ENTRIES PROVIDED:
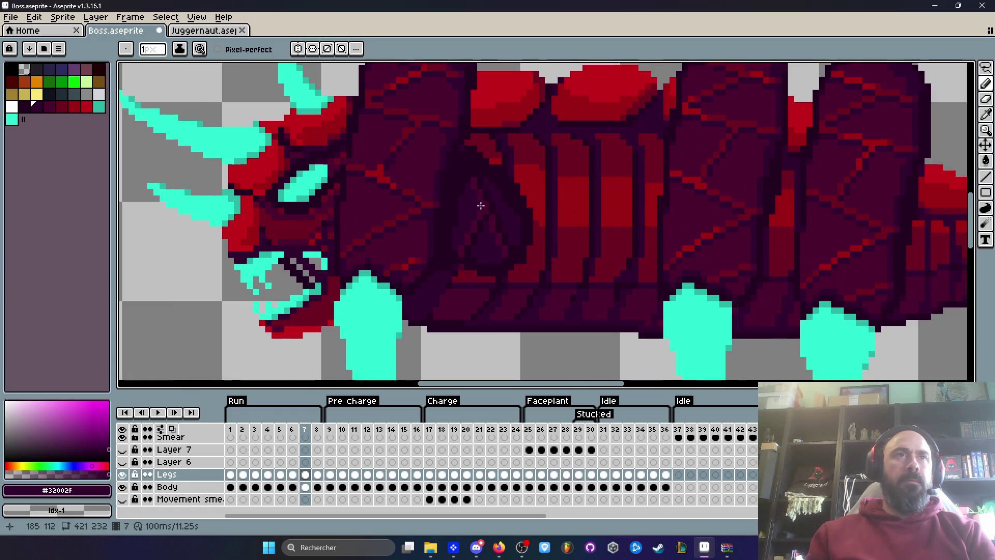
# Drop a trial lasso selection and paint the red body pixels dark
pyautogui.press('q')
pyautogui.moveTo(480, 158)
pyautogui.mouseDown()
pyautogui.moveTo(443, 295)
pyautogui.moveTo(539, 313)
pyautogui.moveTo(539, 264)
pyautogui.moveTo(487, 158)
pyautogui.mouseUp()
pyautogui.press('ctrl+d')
* * *
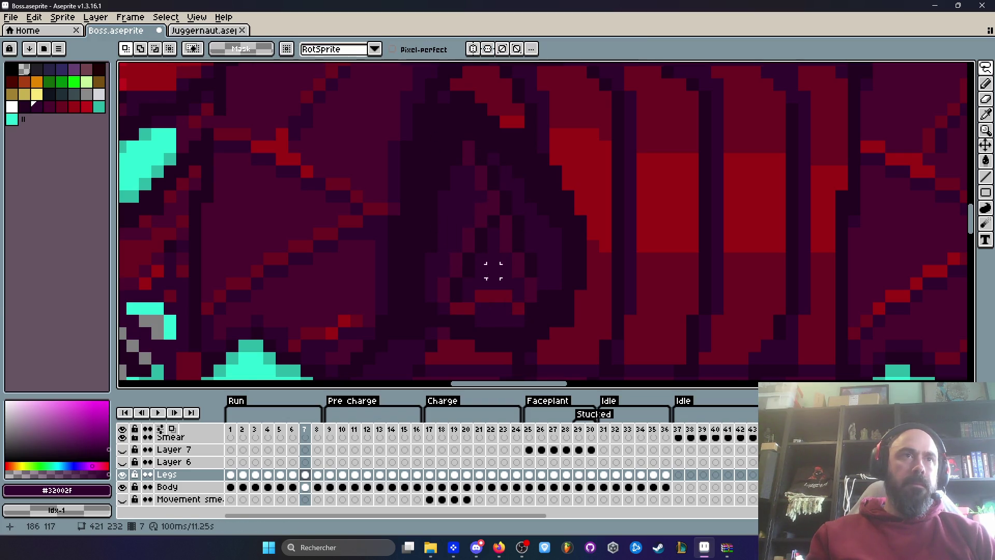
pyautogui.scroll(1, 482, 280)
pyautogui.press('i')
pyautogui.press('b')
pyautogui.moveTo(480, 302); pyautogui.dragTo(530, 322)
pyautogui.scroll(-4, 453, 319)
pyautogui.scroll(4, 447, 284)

WORK TO COMPLETE:
From the entries above, give again exactly the lines running from the line with "# Drop a trial" to the line with "pyautogui.press('ctrl+d')"; include both of those lines.

TASK RESPONSE:
# Drop a trial lasso selection and paint the red body pixels dark
pyautogui.press('q')
pyautogui.moveTo(480, 158)
pyautogui.mouseDown()
pyautogui.moveTo(443, 295)
pyautogui.moveTo(539, 313)
pyautogui.moveTo(539, 264)
pyautogui.moveTo(487, 158)
pyautogui.mouseUp()
pyautogui.press('ctrl+d')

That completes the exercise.